Based on the wild-type gene of the protein skeleton, the corresponding mutation was introduced through whole gene synthesis. The gene for the synthetically designed enzyme was cloned into pET-28a(+) and expressed in E. coli BL21 cells. The protein expression was induced by 0.1 mM isopropyl β-d-1 thiogalactopyranoside (IPTG), and the cells were harvested after incubation by centrifugation at 4000× g for 15 min. The cell pellet was resuspended in 20–30 mL of pre-cooled NTA-0 buffer (0.05 M Tris-HCl, 0.5 M NaCl, pH 8.0), and lysed through sonication. The supernatant and the precipitate were collected by centrifugation at 12,000 rpm for 30 min at 4 °C. A small amount of supernatant and precipitate was used for SDS-PAGE detection and the remainder was stored at 4 °C until use. The pellet was resuspended in 50 mL NTA-0 buffer and dithiothreitol (DTT) was added to a final concentration of 1 mM. Ultrasound was used to promote the dissolution of the heteroprotein and the supernatant was removed by centrifugation at 12,000 rpm for 10 min at 4 °C. The above three steps were repeated until the supernatant was clear. The pellet was then resuspended in PBS and ultrasound was used to promote dissolution. Samples were then centrifuged at 12,000 rpm for 10 min at 4 °C to remove the supernatant. Inclusion bodies were then resuspended in 3 mL of 6 M guanidine hydrochloride and DTT was added to a final concentration of 5 mM. The mixture was shaken at 200 rpm for 3 h at 37 °C until the inclusion bodies were completely dissolved. The mixture was then centrifuged at 12,000 rpm for 10 min at 4 °C, and the supernatant was subjected to SDS-PAGE detection.

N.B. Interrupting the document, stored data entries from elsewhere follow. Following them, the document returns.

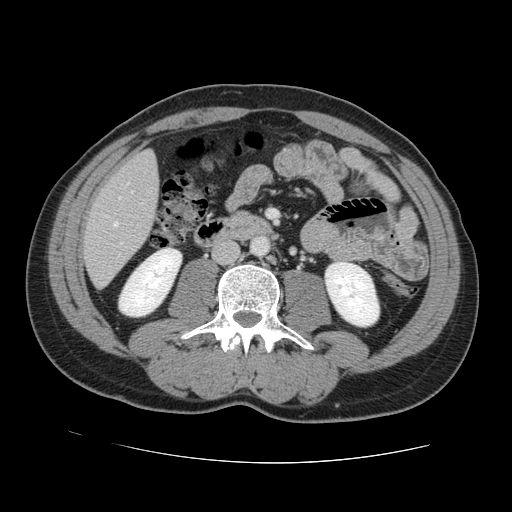
Contrast-enhanced abdominal CT, one axial slice; slice 33 of 131 in the series (ordered by position); 120 kVp; intravenous contrast given; soft-tissue window (W 400 / L 40 HU); 2.5 mm slice thickness; 512 × 512 image matrix, field of view 380 × 380 mm. Case-level facts recorded for this patient, not image findings: patient: male, age 55 years at operation; diagnosis: colorectal cancer liver metastases, imaged before liver resection; multiple liver metastases: yes; largest metastasis: 2.9 cm; disease in both lobes: yes.
Structures marked on this image (manually delineated by an expert):
- hepatic veins: bounding box (x1, y1, x2, y2) in pixels: (113, 183, 128, 226)
- liver: (84, 152, 159, 286)
- planned liver remnant (the part of the liver to remain after resection): (146, 153, 152, 159)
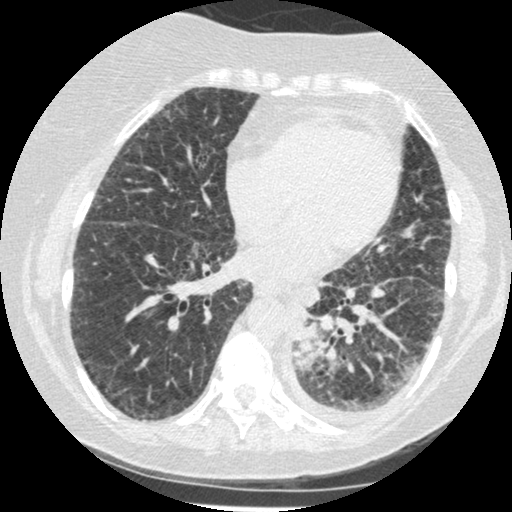
Low-dose screening chest CT, one axial slice. Slice 80 of 341 in the series (ordered by position). Reconstruction kernel STANDARD. Lung window (W 1500 / L -600 HU). 1.25 mm slice thickness. 512 × 512 image matrix.
Outlined on this slice (outlined manually by an expert reader):
- lesion 1 (tumor, lower lobe of left lung): bounding box [x1, y1, x2, y2] px = [293, 326, 321, 351]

The protein solution was diluted with 3 M guanidine hydrochloride and added to a 200 mL reconstituted solution (pH 8.0) with a syringe at 4 °C. The resulting solution was stirred at maximum speed for 24 h. The resulting protein solution was concentrated to 50–100 mL using PEG 20,000 and the concentrated solution was dialyzed overnight in PBS buffer at 4 °C. The volume was then concentrated to 2–4 mL with PEG 20000. After subsequent overnight dialysis at 4 °C, the protein solution was subjected to SDS-PAGE detection. The protein supernatant was filtered using a 0.22 μm filter and added to the Ni-NTA column. The column was washed with 30 mL NTA-0 buffer to remove impurities and gradient elution was performed using NTA-0 buffer containing different concentrations of imidazole (0.03 M, 0.06 M and 0.5 M). The eluate was subjected to SDS-PAGE detection.

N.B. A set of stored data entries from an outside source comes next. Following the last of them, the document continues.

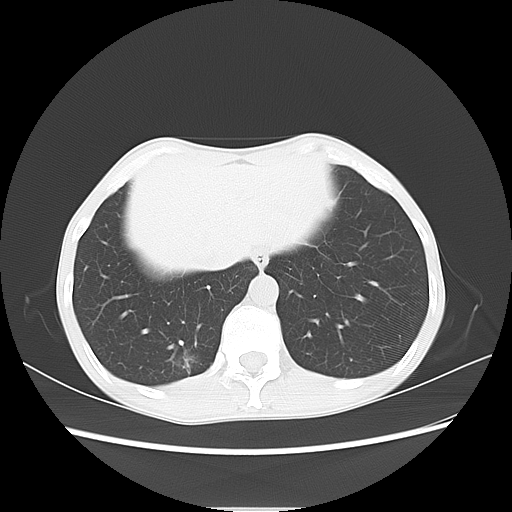
Chest CT, one axial slice. Position 16 of 69 along the scan axis. Reconstruction kernel LUNG. 120 kVp. Lung window (W 1500 / L -600 HU). 5 mm slice thickness. 512 × 512 image matrix, field of view 350 × 350 mm. Patient: female, 51 years. From the clinical record (not read from this slice): clinical TNM (as recorded): T1c N0 M0; histopathological grade: G2-3.
Outlined on this slice (bounding box drawn by a radiologist):
- lung tumour (recorded histology: adenocarcinoma): bounding box (x1, y1, x2, y2) in pixels: (167, 336, 199, 382)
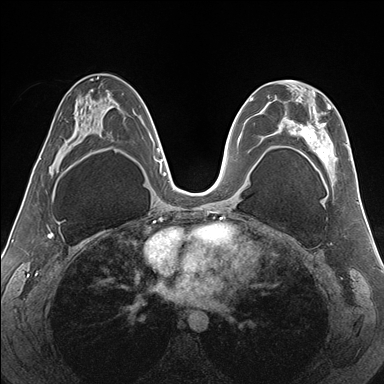
Breast MRI (dynamic contrast-enhanced), one axial slice. Slice 89 of 176 in the series (ordered by position). Dynamic contrast-enhanced series, time point 2 of 7 at this slice position (early post-contrast). 1.5 T. TE 1.5 ms, TR 4.1 ms. 1.1 mm slice thickness. 384 × 384 image matrix. Female patient.
Structures marked on this image (semi-automatic segmentation, software-assisted and operator-edited):
- enhancing-tissue mask used for the functional tumour volume (all voxels passing the contrast-enhancement thresholds inside the analysis volume; usually the tumour): bounding box <268,80,352,180> (left, top, right, bottom; pixels)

4.6. Activity Assay of the Designed Enzyme

A total amount of 1.5–2 g of agar powder was added in 100 mL of ultrapure water and melted by heating. After cooling to 50–60 °C, 200 μL (100 mM) of p-NPA was added, followed by preparation of a plate. A puncher was used to generate a hole with 4–5 mm diameter in the agar plate and the purified enzyme solution was added to the well. The plate was incubated at 37 °C to observe changes in the hydrolysis zone. A total of 1 mL of the reaction system contained 10 μL of p-NPA (100 mM), 40 μL of ethanol, 900 μL of Tris-HCl buffer (50 mM, pH 8.0) and 50 μL of enzyme solution. In the blank control, the same volume of Tris-HCl buffer was used instead of the enzyme solution. The activity was determined with the colorimetric assay by measuring the absorbance at 410 nm. Additionally, the degradation was visually inspected by the observation of yellow coloration. The experiment was carried out at 37 °C for 5 min. One unit (U) of esterase activity was defined as the amount of enzyme that released 1 μmol of p-NP per minute under the assay conditions described. To verify that the catalytic activity was indeed derived from the designed catalytic active site, alanine mutations were introduced to the active site residues. The enzyme activities before and after the mutation were compared to confirm the activity of the designed enzyme.